UK ethical trading: Strengthening people and communities
In these times of economic hardship, it’s not surprising many people are doing everything in their power to get by via the tightest of margins.
With soaring energy bills, ever-rising fuel costs and the housing market becoming inflated, the cost of living crisis that has become the order of the day for the Labour Party is indeed much more real than simply existing as a piece of political schoolyard rhetoric.
But rather than entering ‘an all guns blazing’ argument about just how hard-pushed ordinary families are, a more productive use of time may well be to equip people with the information they need to live well for less.
In terms of food purchasing, many people forgivably assume that sticking to the value range at the nearest Tesco or Asda is the key to eating affordably – but this couldn’t be further from the truth.
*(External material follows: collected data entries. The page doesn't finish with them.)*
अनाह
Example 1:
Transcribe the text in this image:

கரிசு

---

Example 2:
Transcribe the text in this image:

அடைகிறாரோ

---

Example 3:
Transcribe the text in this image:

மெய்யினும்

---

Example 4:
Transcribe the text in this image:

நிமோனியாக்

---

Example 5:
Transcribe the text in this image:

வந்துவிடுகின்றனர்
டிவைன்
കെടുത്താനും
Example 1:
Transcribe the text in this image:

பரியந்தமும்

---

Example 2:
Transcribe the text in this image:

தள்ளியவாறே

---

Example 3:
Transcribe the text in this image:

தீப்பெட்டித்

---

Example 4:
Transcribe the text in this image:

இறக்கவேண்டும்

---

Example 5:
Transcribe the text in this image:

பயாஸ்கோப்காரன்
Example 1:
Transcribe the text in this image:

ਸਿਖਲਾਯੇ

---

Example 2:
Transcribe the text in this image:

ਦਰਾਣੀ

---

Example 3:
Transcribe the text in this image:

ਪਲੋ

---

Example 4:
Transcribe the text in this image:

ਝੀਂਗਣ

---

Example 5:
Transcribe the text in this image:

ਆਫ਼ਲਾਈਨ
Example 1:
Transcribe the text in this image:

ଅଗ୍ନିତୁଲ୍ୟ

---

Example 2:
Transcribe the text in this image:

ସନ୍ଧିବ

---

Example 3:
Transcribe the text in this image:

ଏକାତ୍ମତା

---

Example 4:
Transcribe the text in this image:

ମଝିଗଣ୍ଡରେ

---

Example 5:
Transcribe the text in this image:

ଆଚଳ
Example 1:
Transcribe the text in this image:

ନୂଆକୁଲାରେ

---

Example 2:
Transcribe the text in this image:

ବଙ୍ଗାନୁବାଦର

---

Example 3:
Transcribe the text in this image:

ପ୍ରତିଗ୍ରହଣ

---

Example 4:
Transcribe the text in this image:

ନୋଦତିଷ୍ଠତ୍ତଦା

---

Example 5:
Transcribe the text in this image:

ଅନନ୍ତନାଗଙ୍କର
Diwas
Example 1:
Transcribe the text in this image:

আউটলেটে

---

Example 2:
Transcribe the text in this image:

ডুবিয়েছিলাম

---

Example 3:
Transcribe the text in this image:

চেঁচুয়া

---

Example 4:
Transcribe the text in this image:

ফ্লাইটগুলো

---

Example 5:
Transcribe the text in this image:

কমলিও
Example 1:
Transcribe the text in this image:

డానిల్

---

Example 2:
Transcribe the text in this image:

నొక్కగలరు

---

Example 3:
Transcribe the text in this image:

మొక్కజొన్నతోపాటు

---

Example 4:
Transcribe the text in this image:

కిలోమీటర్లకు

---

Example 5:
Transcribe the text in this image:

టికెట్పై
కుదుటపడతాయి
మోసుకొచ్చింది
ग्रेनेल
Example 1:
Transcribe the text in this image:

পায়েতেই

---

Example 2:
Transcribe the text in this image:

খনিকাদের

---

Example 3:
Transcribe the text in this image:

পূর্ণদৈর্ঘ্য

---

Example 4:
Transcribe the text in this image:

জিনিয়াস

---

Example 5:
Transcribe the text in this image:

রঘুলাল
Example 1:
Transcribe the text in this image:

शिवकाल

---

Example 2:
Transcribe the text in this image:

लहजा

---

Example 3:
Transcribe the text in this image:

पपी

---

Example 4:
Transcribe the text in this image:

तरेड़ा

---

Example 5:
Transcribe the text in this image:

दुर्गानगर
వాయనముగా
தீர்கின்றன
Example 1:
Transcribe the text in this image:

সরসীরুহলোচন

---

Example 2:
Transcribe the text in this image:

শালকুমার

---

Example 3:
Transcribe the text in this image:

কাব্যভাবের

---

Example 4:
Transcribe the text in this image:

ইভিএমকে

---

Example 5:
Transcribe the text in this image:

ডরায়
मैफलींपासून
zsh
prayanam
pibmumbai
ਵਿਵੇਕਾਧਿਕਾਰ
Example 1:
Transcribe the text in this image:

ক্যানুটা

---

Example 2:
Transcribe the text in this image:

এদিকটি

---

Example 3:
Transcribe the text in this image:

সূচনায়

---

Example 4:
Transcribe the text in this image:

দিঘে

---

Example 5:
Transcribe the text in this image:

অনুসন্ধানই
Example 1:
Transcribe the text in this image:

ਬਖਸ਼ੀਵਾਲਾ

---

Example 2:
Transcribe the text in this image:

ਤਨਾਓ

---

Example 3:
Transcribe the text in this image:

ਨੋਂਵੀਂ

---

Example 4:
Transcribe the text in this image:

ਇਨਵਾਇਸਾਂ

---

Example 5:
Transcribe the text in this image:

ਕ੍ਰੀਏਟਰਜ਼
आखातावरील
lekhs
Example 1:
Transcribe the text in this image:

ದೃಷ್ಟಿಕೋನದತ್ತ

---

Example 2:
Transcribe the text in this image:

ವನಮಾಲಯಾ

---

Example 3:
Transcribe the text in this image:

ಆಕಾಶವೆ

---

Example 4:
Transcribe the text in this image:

A far more fruitful approach involves carefully planning the meals you will make each day of the week and sourcing them according to the precepts of UK ethical trading (that is, practices that keep your pounds sterling in the community, instead of flowing into the coffers of faceless corporations).
Keep it local
One of the best ways to keep healthy and contribute to your community is a policy of sticking to locally produced foodstuffs.
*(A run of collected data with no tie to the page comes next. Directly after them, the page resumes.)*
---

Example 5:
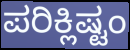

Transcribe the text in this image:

ಪರಿಕ್ಲಿಷ್ಟಂ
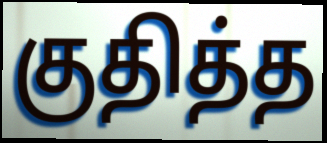
குதித்த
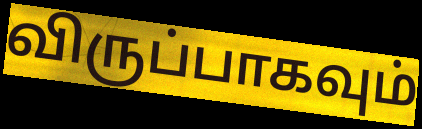
விருப்பாகவும்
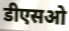
डीएसओ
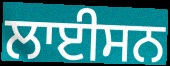
ਲਾਈਸਨ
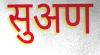
सुअण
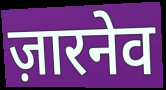
ज़ारनेव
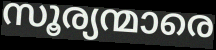
സൂര്യന്മാരെ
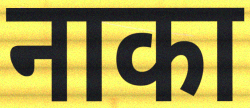
नाका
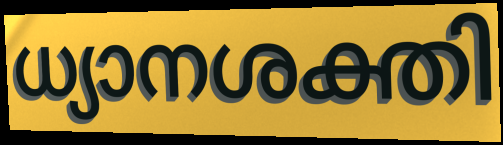
ധ്യാനശക്തി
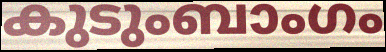
കുടുംബാംഗം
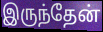
இருந்தேன்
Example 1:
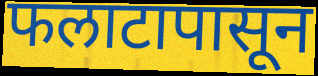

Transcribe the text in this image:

फलाटापासून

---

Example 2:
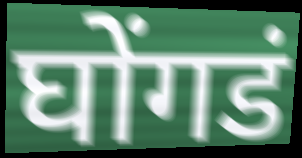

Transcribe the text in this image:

घोंगडं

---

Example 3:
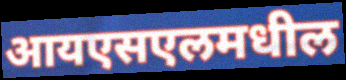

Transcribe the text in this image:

आयएसएलमधील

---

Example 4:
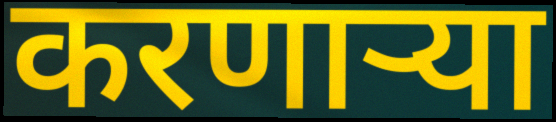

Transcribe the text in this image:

करणाऱ्या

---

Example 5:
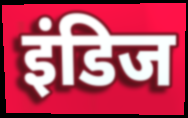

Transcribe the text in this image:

इंडिज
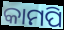
କାମପି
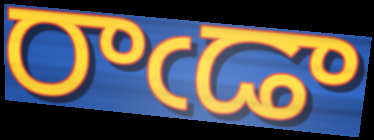
రాఁడా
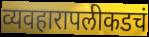
व्यवहारापलीकडचं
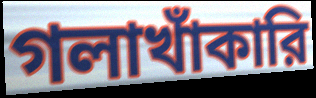
গলাখাঁকারি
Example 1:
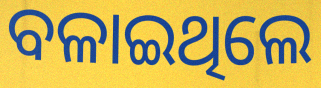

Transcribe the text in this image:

ବଳାଇଥିଲେ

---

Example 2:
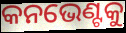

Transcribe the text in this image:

କନଭେଣ୍ଟକୁ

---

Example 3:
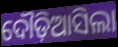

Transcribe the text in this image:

ଦୌଡ଼ିଆସିଲା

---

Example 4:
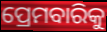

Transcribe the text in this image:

ପ୍ରେମବାରିକୁ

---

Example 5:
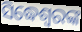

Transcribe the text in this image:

ସିଦ୍ଧେଶ୍ୱରଙ୍କ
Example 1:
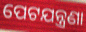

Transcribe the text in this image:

ପେଟଯନ୍ତ୍ରଣା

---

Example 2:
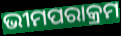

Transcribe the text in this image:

ଭୀମପରାକ୍ରମ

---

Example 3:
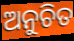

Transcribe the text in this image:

ଅନୁଚିତ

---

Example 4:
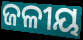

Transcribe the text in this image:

ଜଳୀୟ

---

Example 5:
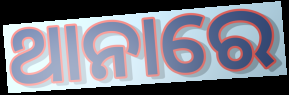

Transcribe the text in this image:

ଥାନାରେ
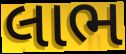
લાભ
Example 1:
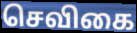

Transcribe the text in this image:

செவிகை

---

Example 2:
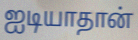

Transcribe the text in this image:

ஐடியாதான்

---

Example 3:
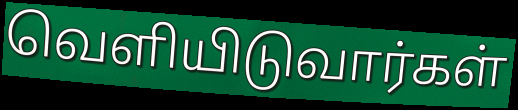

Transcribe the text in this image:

வெளியிடுவார்கள்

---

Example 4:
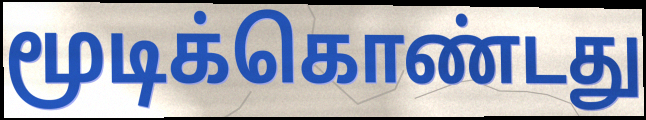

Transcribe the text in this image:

மூடிக்கொண்டது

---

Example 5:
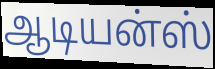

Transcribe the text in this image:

ஆடியன்ஸ்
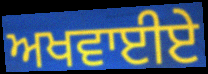
ਅਖਵਾਈਏ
The last year or so has made it pertinently clear how important it is to know exactly what is in the food you are eating. Although there is a list of ingredients and GDAs that must be included on mass-produced supermarket products, it is extremely difficult to know and understand all the artificial components that go into making such foods.
Sourcing all the food you buy from local independent businesses with a lesser chain of command makes for a much more transparent experience. There’s no endless stream of letters and phone calls to try to get through to the fat cats at the top. In reality, a five-minute chat with your local butcher, greengrocer or dairy farmer will no doubt provide a detailed insight into exactly where the food you eat has come from.
Unfortunately one of the definitive characteristics of the recession has been the closure of thousands of businesses all over the country and the saddest part is that it is normally the smallest ones with the best intentions that suffer most.
With this in mind, sourcing your food locally can help support a thriving and vibrant local economy, as well as the obvious advantage of helping create some tasty dishes.
Look after yourself!
Above all, UK produced foods have to travel less and therefore don’t need to be injected with the preservatives and additives that can keep the mass-produced goods fresh, but could have some far less pleasant consequences on a person’s health.
In many cases, small, family-run businesses are a lot less profit-focused than multinational supermarkets working to strict margin targets. This means that they are also less likely to lose sight of what should be every firm’s priority – the interests of the consumer. All in all, sticking to local and British produced food is really the only way to balance a healthy diet with manageable bills.